### Objective
In the records, from the line holding "pose: elev=229.9 azim=189.9" through the end, inclusive, switch every "dist" to "distance" and leave all else unchanged. Give those lines without the pictures.

### Entries from a dataset
<<<<

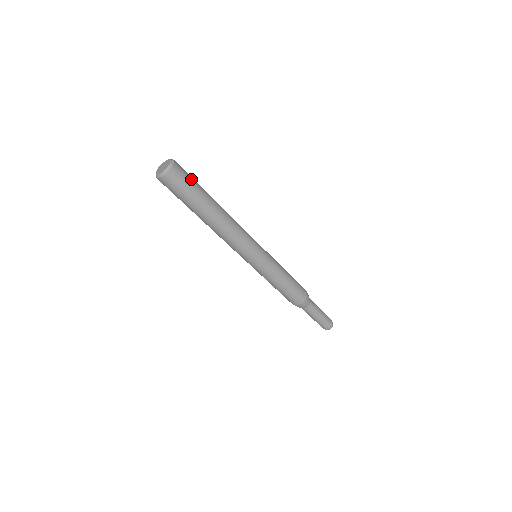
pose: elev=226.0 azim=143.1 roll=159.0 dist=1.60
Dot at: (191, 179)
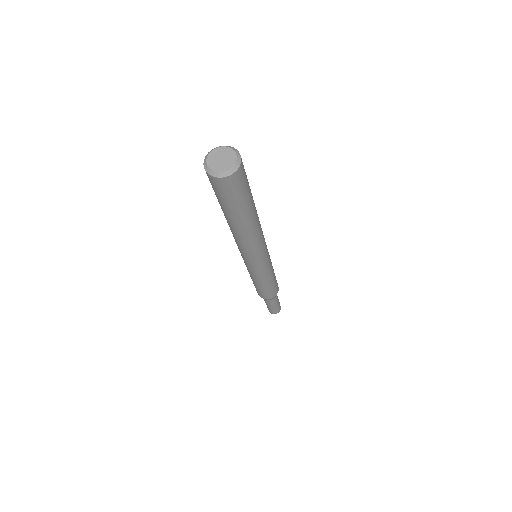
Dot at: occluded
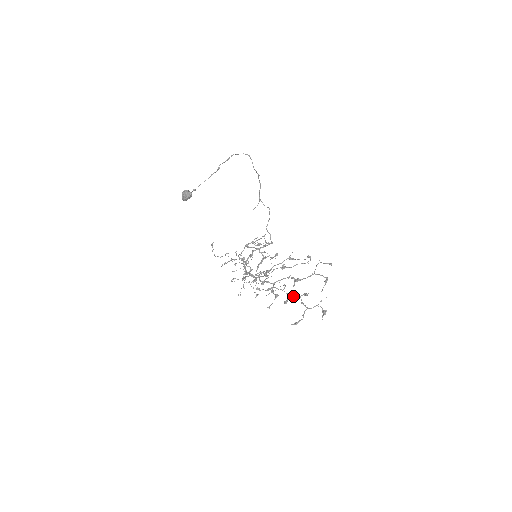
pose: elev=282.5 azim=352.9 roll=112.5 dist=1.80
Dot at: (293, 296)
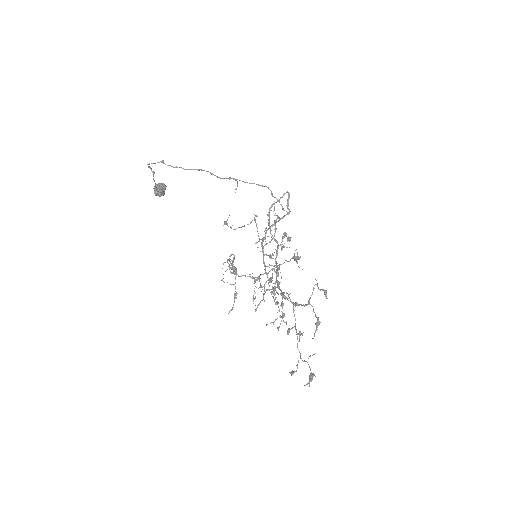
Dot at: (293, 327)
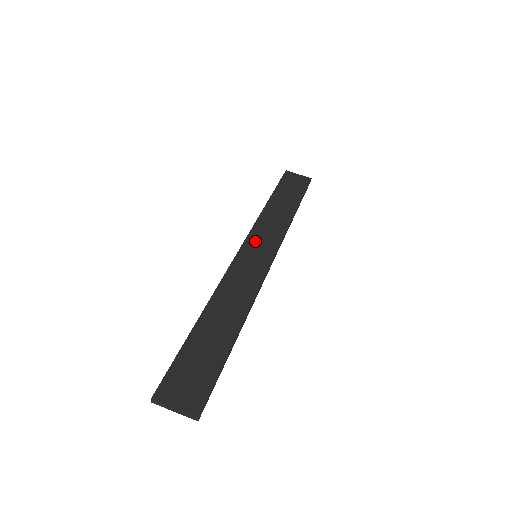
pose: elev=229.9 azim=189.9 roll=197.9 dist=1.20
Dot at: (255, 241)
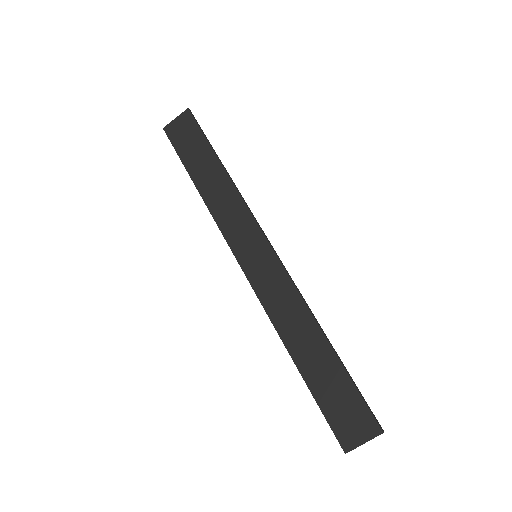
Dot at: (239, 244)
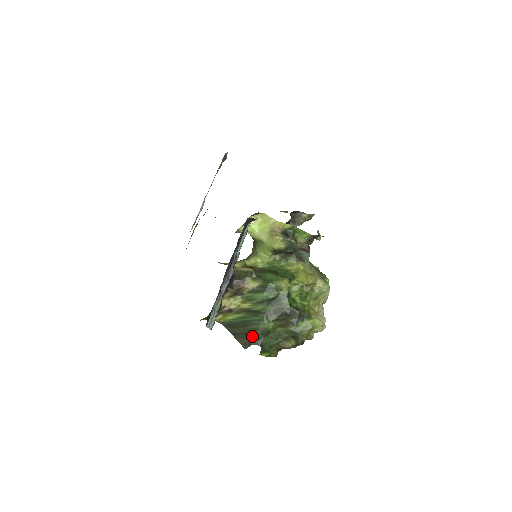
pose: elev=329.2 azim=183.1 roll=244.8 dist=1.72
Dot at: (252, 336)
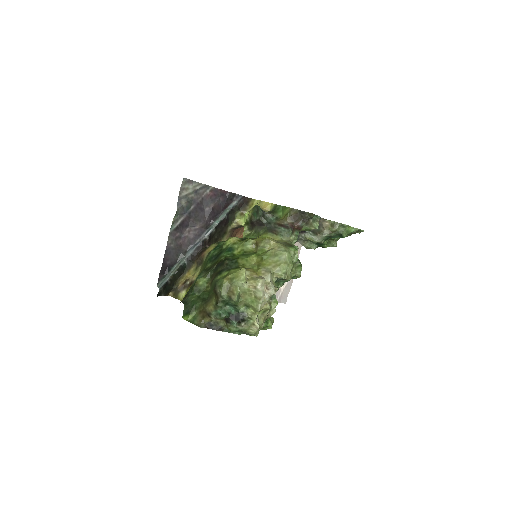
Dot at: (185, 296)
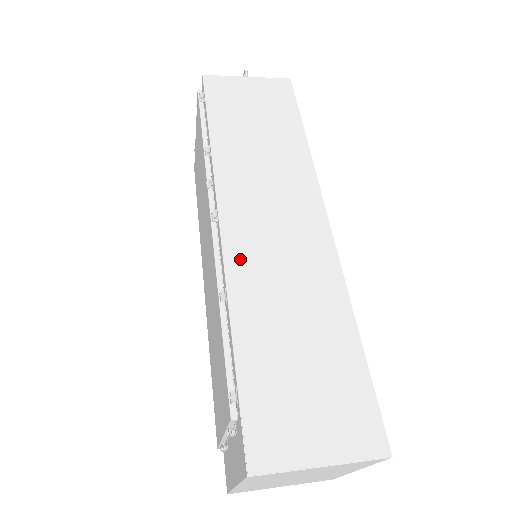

>>>>

### Exercise answer
pose: elev=229.9 azim=189.9 roll=197.9 distance=1.20
Dot at: (255, 241)
Dot at: (239, 244)
pose: elev=329.2 azim=183.1 roll=244.8 distance=1.72
Dot at: (252, 336)
Dot at: (185, 296)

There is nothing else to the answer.